Through BioVU, a DNA biobank that pairs individuals' genetic information with their de-identified medical records, we identified subjects with 2 rare variants with distinct reported clinical phenotypes (p.D294A and p.T273M). We then performed a manual review of these subjects' de-identified medical records along with computational modeling of protein structure to construct a genetic, biochemical and clinical phenotype for each subject and variant.

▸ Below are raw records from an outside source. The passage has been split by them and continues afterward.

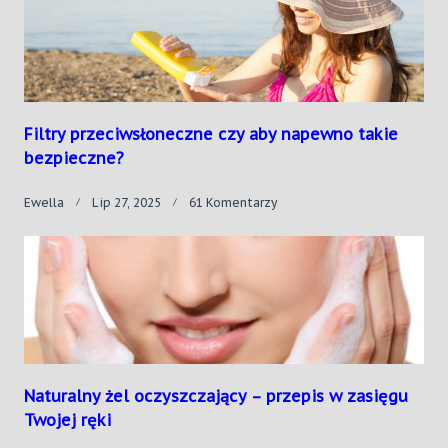
Filtry przeciwsłoneczne czy aby napewno takie
bezpieczne?
Do
Ewella
Lip 27, 2025
61 Komentarzy
Filtry
Przeciwsłoneczne
Czy
Aby
Napewno
Takie
Bezpieczne?
Naturalny żel oczyszczający – przepis w zasięgu
Twojej ręki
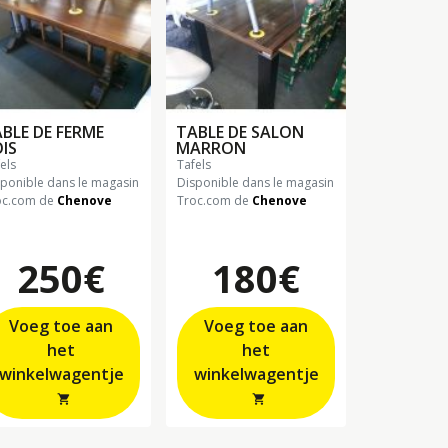
BLE DE FERME
TABLE DE SALON
IS
MARRON
fels
tafels
sponible dans le magasin
Disponible dans le magasin
oc.com de
Chenove
Troc.com de
Chenove
250€
180€
Voeg toe aan
Voeg toe aan
het
het
winkelwagentje
winkelwagentje
shopping_cart
shopping_cart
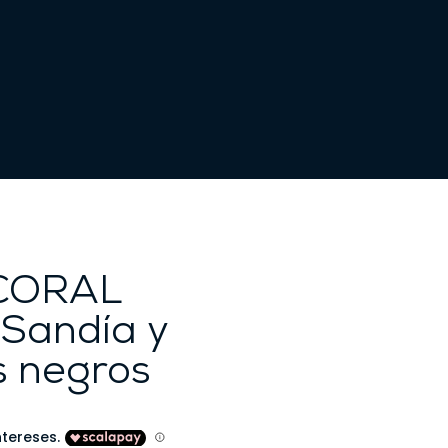
 CORAL
 Sandía y
 negros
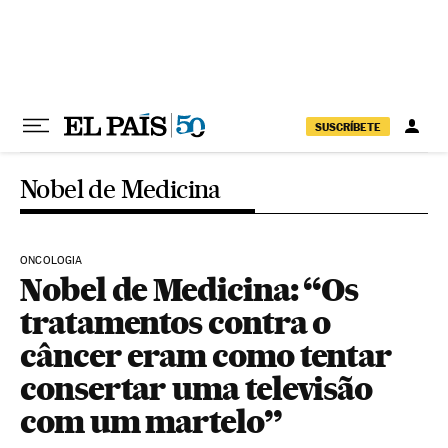
Pular para o conteúdo
SUSCRÍBETE
Nobel de Medicina
ONCOLOGIA
Nobel de Medicina: “Os
tratamentos contra o
câncer eram como tentar
consertar uma televisão
com um martelo”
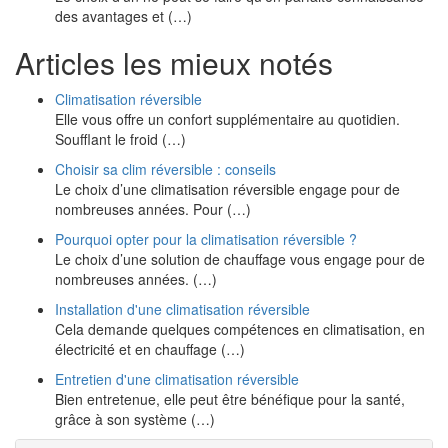
des avantages et (…)
Articles les mieux notés
Climatisation réversible
Elle vous offre un confort supplémentaire au quotidien.
Soufflant le froid (…)
Choisir sa clim réversible : conseils
Le choix d’une climatisation réversible engage pour de
nombreuses années. Pour (…)
Pourquoi opter pour la climatisation réversible ?
Le choix d’une solution de chauffage vous engage pour de
nombreuses années. (…)
Installation d'une climatisation réversible
Cela demande quelques compétences en climatisation, en
électricité et en chauffage (…)
Entretien d'une climatisation réversible
Bien entretenue, elle peut être bénéfique pour la santé,
grâce à son système (…)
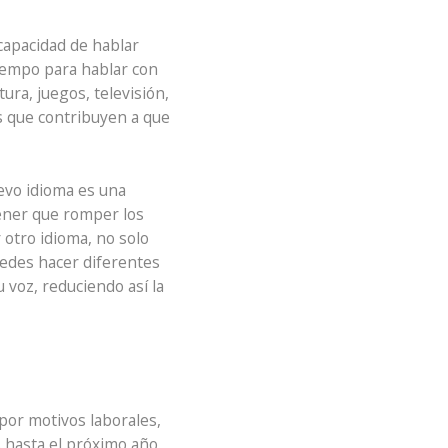
ncapacidad de hablar
iempo para hablar con
ra, juegos, televisión,
es que contribuyen a que
evo idioma es una
ener que romper los
 otro idioma, no solo
uedes hacer diferentes
 voz, reduciendo así la
por motivos laborales,
 hasta el próximo año.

Twenty subjects with the p.D294A variant and 17 with the p.T273M variant had sufficient data for analysis. Among subjects in our cohort with the p.D294A variant, 6 (30.0%) had both clinical bone disease and serum AlkP activity below 40 IU/L while 4 subjects (23.5%) with the p.T273M variant met the same criteria despite the distinct clinical phenotypes of these variants.
Given the loose genotype/phenotype correlation in HPP seen in our cohort, clinical context is crucial for the interpretation of genetic test results to guide clinical care in this population. Otherwise, over- or under-diagnosis may occur, resulting in misidentification of those who may benefit from additional screening and perhaps pharmacologic intervention.
低磷酸酯酶症(HPP)是一种以血清碱性磷酸酶(AlkP)活性降低以及肌肉骨骼和/或牙齿疾病为特征的综合征。虽然大多数HPP患者在该基因或其调控区域携带致病变异,但个体致病变异通常与临床症状没有紧密关联。我们试图通过检查37名携带该基因两个罕见变异的受试者的临床和生化数据,来更好地理解HPP中的基因型/表型相关性。
通过BioVU(一个将个体遗传信息与其去识别化医疗记录配对的DNA生物样本库),我们识别出携带两种具有不同报告临床表型(p.D294A和p.T273M)的罕见变异的受试者。然后,我们对这些受试者的去识别化医疗记录进行人工审查,并对蛋白质结构进行计算建模,以构建每个受试者和变异的遗传、生化和临床表型。
20名携带p.D294A变异的受试者和17名携带p.T273M变异的受试者有足够的数据进行分析。在我们队列中携带p.D294A变异的受试者中,6名(30.0%)患有临床骨病且血清AlkP活性低于40 IU/L,而4名(23.5%)携带p.T273M变异的受试者尽管这些变异具有不同的临床表型,但也符合相同标准。
鉴于我们队列中HPP的基因型/表型相关性较弱,临床背景对于解释基因检测结果以指导该人群的临床护理至关重要。否则,可能会出现过度诊断或诊断不足,导致对那些可能从额外筛查甚至药物干预中受益的人误判。